This problem came by way of a DM consultation. Sharing it with everyone as this is an excellent problem to illustrate several key ideas. We're also going to show why you may want to use numpy arrays and the notion of vectorization.

#### Problem
Given a list of numbers [-1, 2, 3, -4, 5, 8], find the sum of all the positive numbers.

In [1]:
raw_numbers = [-1, 2, 3, -4, 5, 8]

One approach would be to go through the list and check entry-by-entry if it's greater than 0, and add it to the variable holding the running sum. We'll call the variable for the running sum ``total`` and initialize it's value to zero.

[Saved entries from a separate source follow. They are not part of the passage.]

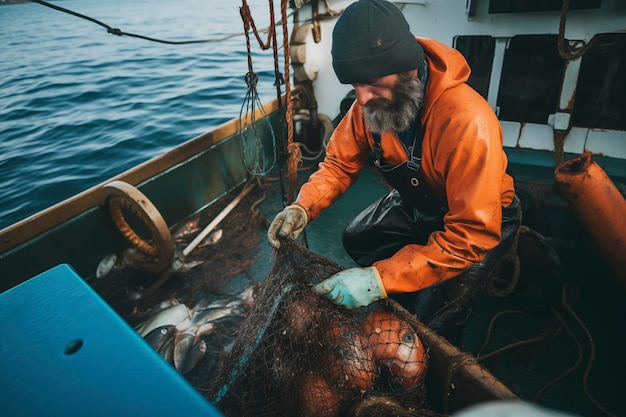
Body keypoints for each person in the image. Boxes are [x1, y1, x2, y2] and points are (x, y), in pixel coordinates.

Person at [268, 0, 521, 342]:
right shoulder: (369, 104)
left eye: (371, 82)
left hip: (475, 222)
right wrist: (303, 206)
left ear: (408, 70)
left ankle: (421, 300)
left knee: (438, 324)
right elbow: (339, 164)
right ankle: (407, 287)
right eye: (354, 85)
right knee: (359, 238)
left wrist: (378, 280)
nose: (360, 99)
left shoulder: (468, 121)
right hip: (419, 202)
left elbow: (470, 234)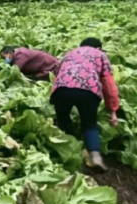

To go through each entry, we use ``for`` entry ``in`` list. For each entry, check ``if`` the entry is greater than 0. I'll write the solution inside a function so we can easily call it later.

In [2]:
def list_sum(raw_numbers):
    total = 0
    for number in raw_numbers:
        if number > 0:
            total += number   #this is a shorter way of writing: total = total + number
    return total

In [3]:
list_sum(raw_numbers)

18

Now, let's look at how we can do this using a ``numpy.array`` and avoid using a ``for`` loop. Google: vectorization. Let's import ``numpy`` first.

In [4]:
import numpy as np

In [5]:
def array_sum(raw_numbers):
    numbers = np.array(raw_numbers)
    total = np.sum((numbers > 0) * numbers)
    return total

In [6]:
array_sum(raw_numbers)

18

Let's go through each step:
- ``numbers = np.array(raw_numbers)`` converts the list of integers into a numpy array.
- ``(numbers > 0)`` checks if the entries are greater than zero. The output of this is Boolean, i.e. True or False
- Array multiplication multiplies aligned entries. When you multiply an integer by ``True``, that's equivalent to multiplying it by 1, and when you use ``False``, that's equivalent multiplying by zero. Try it: ``2 * True`` vs. ``2 * False``.  
- ``np.sum(array)`` would sum up all the elements in the array. For arrays in more than one dimension, you can specify if you're summing along a certain ``axis``. Run ``np.sum?``

The advantage of vectorization over loops becomes clear as your array size increases. Let's make a large list of random integers.

In [7]:
n = 10000000
low_int = -30
high_int = 30
n_numbers = np.random.randint(low=low_int, high=high_int, size=n)

In [8]:
%%timeit 
list_sum(n_numbers)

1.75 s ± 6.14 ms per loop (mean ± std. dev. of 7 runs, 1 loop each)


In [9]:
%%timeit 
array_sum(n_numbers)

48 ms ± 175 µs per loop (mean ± std. dev. of 7 runs, 10 loops each)